Tests of the effectiveness of ground-released pyrotechnics in enhancing precipitation in storms in Santa Barbara County were conducted during the three winter seasons of 1967–68, 1968–69 and 1969–70. The mode of operation and the type of pyrotechnic device remained fixed through the three years in order to develop a large sample of data. The observation unit employed was a convective band embedded within a general storm system. A series of pyrotechnic candles of the LW-83 formulation were ignited just prior to and during the passage of convective bands over the seeding site, located on a 3500-ft mountain ridge in the Santa Ynez mountains. The bands were detected upwind of the test area and tracked into the test area by use of telemetered raingages and weather radar. Out of a total of 85 bands, 43 were seeded and 42 not-seeded. The selection of bands to seed was made on a random basis following declaration of the approach of a seedable band.

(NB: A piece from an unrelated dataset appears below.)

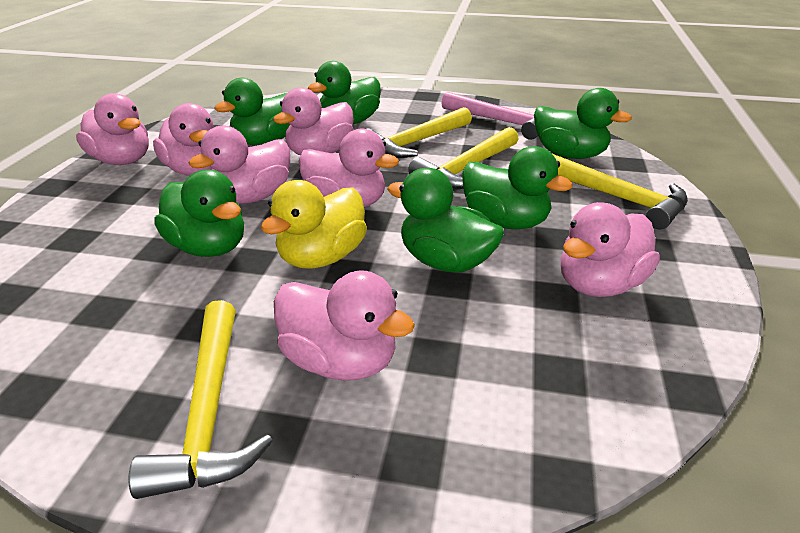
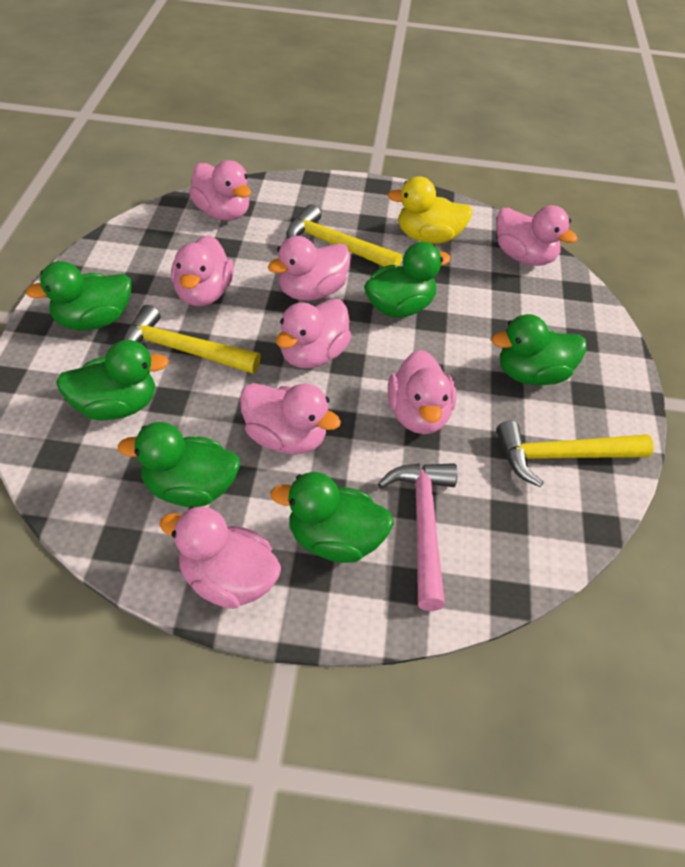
pink duck: [76,93,149,165] [153,103,213,176] [189,125,290,204] [273,88,354,155] [274,270,415,381] [298,129,399,207] [561,202,660,297] = 7 -> [160,506,282,609] [171,235,234,306] [189,160,251,221] [240,383,341,454] [268,236,351,301] [276,299,352,369] [388,350,456,434] [496,205,578,266] = 8
yellow hammer: [128,300,273,499] [368,107,472,158] [408,127,518,189] [551,153,688,229] = 4 -> [123,305,261,374] [287,204,402,267] [497,421,654,487] = 3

Over 60 recording raingages extending over an area of ∼1500 mi2 provided the basic evaluation data. Soundings taken with a GMD-1 system just prior to band passage into the test area provided useful air mass documentation. The cases were stratified by stability and 500-mb temperature categories.
The statistical analysis shows that there was a statistically significant difference between the distributions of seeded and not-seeded band precipitation totals for stations distributed over a several hundred square mile area downwind of the point source of nuclei. Indications were that precipitation was increased by 50% or more. The effect was greatest in the case of the warmer and more unstable categories.
When the overall precipitation is considered, including the between-band (not-seeded) component, the net increase is about 32%. Precipitation between bands was not significantly changed by seeding.
A computerized seeding-area-of-effect model was employed to predict an envelope of areas of seeding effect for the various categories of seeded bands. The bulk of the stations for which seeded precipitation distributions were significantly different from the not-seeded distributions fell within these areas.
The test results show the value of seeding winter convective orographic systems with this pyrotechnic device. The test results also demonstrate the value of employing the convection band as a natural unit of seeding and of observation. The sensitivity of the statistical evaluation was greatly enhanced through the use of this approach.